Try it: Could you copy every line in the listing below that has the word "controller"?

Supplied records:

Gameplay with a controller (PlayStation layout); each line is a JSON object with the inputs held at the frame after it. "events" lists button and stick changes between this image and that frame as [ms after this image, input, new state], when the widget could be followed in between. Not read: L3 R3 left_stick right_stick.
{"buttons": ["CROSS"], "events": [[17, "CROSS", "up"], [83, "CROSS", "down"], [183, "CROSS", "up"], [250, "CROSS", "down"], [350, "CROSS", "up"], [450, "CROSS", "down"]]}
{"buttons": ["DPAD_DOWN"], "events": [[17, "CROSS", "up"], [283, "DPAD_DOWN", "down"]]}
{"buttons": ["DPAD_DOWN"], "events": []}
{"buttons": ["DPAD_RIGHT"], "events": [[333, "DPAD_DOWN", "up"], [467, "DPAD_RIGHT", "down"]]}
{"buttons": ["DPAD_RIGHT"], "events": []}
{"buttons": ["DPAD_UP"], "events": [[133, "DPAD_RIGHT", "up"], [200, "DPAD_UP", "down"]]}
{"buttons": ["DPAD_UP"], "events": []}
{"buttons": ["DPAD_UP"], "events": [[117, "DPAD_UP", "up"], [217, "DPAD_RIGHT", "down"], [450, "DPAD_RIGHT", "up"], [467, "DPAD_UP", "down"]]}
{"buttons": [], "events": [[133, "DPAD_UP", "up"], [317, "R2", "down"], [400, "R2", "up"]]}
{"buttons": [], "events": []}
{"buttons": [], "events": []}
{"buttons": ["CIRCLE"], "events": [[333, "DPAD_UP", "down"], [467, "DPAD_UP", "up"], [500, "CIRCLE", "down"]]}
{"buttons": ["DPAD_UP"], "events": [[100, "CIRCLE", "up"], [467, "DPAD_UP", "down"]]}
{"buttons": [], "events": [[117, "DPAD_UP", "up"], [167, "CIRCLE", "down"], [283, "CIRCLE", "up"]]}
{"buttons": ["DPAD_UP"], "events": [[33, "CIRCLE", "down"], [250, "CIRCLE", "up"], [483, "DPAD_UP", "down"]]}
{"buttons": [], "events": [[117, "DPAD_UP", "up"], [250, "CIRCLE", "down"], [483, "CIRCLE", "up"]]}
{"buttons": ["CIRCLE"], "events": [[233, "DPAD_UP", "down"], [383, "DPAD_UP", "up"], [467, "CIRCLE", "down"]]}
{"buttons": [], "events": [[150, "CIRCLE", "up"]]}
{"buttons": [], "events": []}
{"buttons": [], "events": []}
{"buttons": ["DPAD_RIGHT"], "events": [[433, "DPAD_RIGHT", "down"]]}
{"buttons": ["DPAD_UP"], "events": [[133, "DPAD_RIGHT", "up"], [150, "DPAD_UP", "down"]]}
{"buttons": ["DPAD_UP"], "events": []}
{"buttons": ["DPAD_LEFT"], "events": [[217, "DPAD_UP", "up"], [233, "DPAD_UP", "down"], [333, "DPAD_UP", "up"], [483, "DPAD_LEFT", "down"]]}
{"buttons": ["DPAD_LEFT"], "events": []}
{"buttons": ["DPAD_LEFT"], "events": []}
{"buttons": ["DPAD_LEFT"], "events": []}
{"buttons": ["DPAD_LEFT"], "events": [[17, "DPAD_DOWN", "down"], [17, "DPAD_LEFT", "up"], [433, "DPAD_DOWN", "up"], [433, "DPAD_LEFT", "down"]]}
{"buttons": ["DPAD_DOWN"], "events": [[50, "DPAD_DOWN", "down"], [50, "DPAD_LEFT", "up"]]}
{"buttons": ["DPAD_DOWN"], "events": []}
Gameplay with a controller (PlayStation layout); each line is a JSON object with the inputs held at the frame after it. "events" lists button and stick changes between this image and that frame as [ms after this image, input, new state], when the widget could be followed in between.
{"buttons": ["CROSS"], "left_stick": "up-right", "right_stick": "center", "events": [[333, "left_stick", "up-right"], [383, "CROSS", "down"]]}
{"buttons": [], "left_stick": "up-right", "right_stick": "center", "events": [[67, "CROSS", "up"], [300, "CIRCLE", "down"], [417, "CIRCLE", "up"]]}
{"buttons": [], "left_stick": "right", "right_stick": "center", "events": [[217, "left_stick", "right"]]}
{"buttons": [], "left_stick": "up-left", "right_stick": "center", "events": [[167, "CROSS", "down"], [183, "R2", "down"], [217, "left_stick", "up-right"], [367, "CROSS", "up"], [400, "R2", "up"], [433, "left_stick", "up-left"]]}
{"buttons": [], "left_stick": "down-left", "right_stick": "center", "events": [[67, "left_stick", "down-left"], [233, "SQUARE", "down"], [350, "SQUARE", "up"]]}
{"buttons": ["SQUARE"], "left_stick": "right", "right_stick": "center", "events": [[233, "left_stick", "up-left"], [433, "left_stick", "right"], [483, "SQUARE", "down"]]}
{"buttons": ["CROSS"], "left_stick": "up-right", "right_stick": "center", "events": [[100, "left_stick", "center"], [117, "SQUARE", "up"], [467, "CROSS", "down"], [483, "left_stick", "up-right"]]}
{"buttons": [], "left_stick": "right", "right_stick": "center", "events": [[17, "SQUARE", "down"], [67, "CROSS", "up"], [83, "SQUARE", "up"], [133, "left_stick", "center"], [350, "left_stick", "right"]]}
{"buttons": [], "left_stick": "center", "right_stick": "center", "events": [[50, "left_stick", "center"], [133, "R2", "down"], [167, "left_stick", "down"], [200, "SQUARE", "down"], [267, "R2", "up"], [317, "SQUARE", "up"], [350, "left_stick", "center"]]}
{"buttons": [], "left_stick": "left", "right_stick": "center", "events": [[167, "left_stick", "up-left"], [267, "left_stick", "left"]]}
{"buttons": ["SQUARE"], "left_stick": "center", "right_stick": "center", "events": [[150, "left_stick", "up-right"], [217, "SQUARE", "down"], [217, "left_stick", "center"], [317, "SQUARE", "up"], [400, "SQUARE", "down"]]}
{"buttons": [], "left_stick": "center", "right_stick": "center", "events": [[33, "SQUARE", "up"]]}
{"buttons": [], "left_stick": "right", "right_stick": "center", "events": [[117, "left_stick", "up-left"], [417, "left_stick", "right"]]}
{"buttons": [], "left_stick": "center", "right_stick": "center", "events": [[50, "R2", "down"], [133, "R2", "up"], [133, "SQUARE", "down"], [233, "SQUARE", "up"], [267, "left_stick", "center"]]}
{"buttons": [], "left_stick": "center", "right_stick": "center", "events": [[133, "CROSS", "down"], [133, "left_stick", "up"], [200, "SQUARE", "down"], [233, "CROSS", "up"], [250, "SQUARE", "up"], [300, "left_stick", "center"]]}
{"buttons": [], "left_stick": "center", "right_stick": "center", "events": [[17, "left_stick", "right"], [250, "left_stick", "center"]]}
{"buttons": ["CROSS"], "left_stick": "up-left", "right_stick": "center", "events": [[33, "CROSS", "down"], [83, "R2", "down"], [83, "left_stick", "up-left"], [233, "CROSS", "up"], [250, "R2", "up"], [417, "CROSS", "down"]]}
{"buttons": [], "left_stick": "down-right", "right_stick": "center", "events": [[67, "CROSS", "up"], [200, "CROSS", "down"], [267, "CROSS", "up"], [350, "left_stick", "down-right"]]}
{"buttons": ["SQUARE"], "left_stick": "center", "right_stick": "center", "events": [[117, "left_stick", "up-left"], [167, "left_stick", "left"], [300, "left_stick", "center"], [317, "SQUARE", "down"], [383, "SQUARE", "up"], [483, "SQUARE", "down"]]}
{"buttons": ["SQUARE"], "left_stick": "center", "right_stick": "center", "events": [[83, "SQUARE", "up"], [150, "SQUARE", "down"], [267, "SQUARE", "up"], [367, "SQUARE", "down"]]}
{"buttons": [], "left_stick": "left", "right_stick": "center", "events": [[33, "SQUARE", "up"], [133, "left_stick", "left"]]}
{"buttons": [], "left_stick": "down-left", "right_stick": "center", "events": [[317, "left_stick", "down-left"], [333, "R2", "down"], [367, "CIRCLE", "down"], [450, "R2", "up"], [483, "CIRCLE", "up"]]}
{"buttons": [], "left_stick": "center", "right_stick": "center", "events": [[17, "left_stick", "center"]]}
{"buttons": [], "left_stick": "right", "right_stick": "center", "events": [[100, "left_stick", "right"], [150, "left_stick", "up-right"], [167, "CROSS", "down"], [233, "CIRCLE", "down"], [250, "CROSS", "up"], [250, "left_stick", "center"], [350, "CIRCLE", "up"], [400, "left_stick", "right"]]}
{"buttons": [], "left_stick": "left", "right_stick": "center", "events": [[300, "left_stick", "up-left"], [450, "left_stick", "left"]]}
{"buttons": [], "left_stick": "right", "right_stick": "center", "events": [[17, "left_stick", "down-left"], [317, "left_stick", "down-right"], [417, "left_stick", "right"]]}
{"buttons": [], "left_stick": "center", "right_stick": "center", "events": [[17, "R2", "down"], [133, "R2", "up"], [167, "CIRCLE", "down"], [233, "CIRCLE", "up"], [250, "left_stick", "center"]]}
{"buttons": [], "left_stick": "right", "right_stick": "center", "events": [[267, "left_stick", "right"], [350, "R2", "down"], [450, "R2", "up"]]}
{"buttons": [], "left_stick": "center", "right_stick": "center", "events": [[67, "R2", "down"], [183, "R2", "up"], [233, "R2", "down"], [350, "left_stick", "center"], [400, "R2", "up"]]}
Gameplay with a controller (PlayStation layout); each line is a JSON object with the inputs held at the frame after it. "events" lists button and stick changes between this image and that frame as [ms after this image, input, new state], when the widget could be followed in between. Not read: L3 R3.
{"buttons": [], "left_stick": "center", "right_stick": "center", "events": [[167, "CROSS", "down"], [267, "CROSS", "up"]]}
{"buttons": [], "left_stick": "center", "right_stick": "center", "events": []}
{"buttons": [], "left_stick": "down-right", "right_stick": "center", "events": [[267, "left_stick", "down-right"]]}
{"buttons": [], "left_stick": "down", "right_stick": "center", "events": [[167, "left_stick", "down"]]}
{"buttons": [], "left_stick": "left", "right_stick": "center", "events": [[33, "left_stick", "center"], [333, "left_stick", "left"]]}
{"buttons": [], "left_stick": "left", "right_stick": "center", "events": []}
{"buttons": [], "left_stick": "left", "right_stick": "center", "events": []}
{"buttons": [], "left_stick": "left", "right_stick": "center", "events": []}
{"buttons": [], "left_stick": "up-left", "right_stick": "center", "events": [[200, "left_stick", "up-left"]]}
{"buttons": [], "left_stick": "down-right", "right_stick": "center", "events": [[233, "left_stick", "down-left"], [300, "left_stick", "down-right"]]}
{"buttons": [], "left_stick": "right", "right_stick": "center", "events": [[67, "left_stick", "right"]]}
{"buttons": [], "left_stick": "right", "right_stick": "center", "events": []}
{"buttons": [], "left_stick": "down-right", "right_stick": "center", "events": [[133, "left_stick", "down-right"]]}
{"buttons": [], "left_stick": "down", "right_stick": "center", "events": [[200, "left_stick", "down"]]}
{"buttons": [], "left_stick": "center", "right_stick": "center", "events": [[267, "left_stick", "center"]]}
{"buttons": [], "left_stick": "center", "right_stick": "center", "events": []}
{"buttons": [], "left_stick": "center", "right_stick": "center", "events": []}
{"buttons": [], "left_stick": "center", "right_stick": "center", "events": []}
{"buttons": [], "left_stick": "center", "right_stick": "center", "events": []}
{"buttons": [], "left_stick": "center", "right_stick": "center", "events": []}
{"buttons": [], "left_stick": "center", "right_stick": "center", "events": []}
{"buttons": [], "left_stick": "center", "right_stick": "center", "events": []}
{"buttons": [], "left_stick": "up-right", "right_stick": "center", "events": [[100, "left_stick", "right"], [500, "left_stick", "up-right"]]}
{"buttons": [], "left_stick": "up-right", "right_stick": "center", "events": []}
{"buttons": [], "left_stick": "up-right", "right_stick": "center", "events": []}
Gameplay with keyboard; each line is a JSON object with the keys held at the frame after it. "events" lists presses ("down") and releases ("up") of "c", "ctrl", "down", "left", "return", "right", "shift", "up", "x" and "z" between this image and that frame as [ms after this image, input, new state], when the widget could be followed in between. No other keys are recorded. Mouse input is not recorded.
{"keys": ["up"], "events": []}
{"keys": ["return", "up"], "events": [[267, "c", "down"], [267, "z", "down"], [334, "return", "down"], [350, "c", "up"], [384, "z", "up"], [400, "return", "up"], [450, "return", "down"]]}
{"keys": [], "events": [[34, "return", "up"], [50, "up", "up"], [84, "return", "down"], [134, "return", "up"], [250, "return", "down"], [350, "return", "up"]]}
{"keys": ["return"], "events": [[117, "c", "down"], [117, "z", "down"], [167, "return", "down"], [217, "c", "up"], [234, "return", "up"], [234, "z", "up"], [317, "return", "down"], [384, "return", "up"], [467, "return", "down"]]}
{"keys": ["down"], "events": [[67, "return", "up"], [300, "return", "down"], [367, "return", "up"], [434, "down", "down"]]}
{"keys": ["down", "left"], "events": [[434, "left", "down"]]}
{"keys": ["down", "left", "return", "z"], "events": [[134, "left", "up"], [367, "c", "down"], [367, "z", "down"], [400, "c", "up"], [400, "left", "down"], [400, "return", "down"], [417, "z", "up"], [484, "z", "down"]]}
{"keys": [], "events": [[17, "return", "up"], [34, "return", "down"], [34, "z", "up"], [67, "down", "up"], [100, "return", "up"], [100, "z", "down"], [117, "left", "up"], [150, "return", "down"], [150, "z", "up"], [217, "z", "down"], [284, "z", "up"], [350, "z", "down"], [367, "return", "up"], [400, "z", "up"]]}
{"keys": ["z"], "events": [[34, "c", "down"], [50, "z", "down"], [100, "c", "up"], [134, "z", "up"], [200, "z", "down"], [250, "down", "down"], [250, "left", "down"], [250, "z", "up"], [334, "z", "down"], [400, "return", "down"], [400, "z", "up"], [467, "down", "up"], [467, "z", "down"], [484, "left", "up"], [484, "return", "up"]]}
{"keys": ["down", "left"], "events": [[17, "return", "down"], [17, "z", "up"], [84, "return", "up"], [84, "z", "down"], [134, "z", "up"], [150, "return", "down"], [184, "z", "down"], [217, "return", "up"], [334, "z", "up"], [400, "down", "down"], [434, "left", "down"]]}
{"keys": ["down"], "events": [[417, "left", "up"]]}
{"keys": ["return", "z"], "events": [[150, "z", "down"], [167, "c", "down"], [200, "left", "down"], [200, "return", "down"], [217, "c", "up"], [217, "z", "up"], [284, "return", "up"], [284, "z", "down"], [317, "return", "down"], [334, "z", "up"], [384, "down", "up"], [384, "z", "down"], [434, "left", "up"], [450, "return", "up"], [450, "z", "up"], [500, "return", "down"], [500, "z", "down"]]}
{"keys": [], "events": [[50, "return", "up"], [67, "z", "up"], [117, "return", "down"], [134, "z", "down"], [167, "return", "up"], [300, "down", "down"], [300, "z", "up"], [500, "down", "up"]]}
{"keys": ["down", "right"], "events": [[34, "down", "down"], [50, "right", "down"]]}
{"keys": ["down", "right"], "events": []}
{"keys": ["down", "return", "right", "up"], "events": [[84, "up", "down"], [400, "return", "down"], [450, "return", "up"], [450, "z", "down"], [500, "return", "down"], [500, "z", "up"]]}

Reply to the task:
Gameplay with a controller (PlayStation layout); each line is a JSON object with the inputs held at the frame after it. "events" lists button and stick changes between this image and that frame as [ms after this image, input, new state], when the widget could be followed in between. Not read: L3 R3 left_stick right_stick.
Gameplay with a controller (PlayStation layout); each line is a JSON object with the inputs held at the frame after it. "events" lists button and stick changes between this image and that frame as [ms after this image, input, new state], when the widget could be followed in between.
Gameplay with a controller (PlayStation layout); each line is a JSON object with the inputs held at the frame after it. "events" lists button and stick changes between this image and that frame as [ms after this image, input, new state], when the widget could be followed in between. Not read: L3 R3.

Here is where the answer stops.